- WHAT YOU HAVE TO DO
What is the number of lines in the listing below that contain the string "tree"? Give that number only.

- LISTED ENTRIES

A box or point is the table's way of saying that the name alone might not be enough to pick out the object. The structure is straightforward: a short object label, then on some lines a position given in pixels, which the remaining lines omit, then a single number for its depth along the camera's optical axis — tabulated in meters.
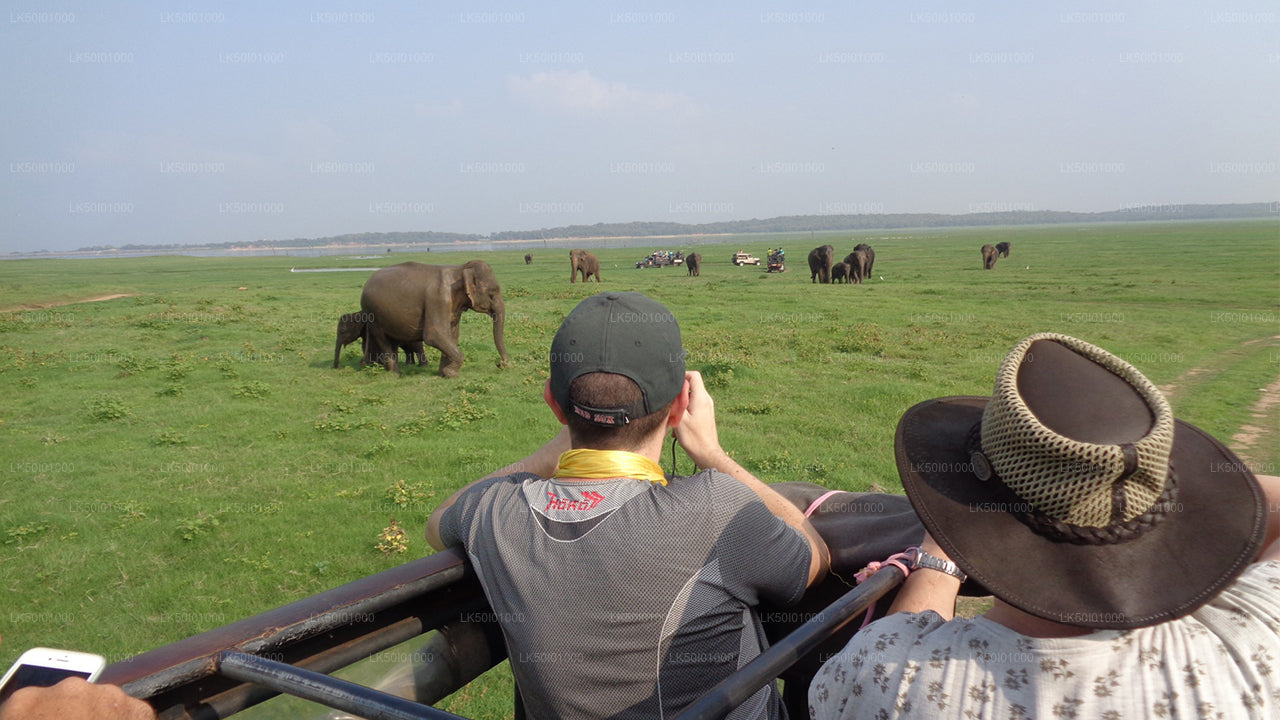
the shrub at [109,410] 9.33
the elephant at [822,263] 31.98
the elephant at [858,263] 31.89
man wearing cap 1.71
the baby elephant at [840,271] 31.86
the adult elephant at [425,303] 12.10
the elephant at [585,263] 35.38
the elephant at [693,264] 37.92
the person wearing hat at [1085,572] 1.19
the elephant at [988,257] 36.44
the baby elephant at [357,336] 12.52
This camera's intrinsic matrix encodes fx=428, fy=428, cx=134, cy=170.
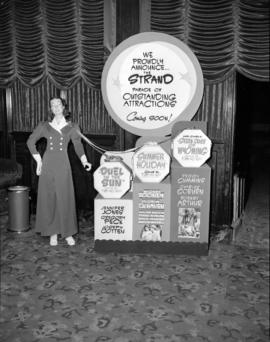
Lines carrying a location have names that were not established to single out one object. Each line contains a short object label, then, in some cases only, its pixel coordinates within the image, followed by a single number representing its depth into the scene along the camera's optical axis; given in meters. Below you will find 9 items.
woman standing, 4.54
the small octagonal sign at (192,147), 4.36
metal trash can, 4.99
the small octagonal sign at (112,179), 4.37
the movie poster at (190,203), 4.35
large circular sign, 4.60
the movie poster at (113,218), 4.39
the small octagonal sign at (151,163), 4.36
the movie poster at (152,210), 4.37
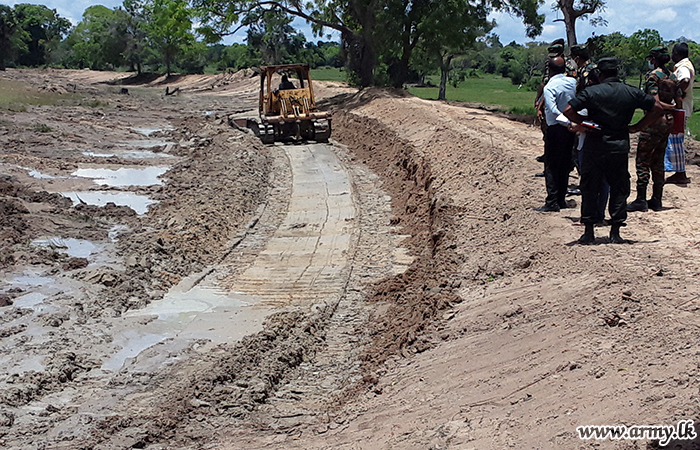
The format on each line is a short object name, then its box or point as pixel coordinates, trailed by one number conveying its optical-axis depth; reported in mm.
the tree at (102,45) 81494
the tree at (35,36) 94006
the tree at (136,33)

- PROBLEM SOLUTION
3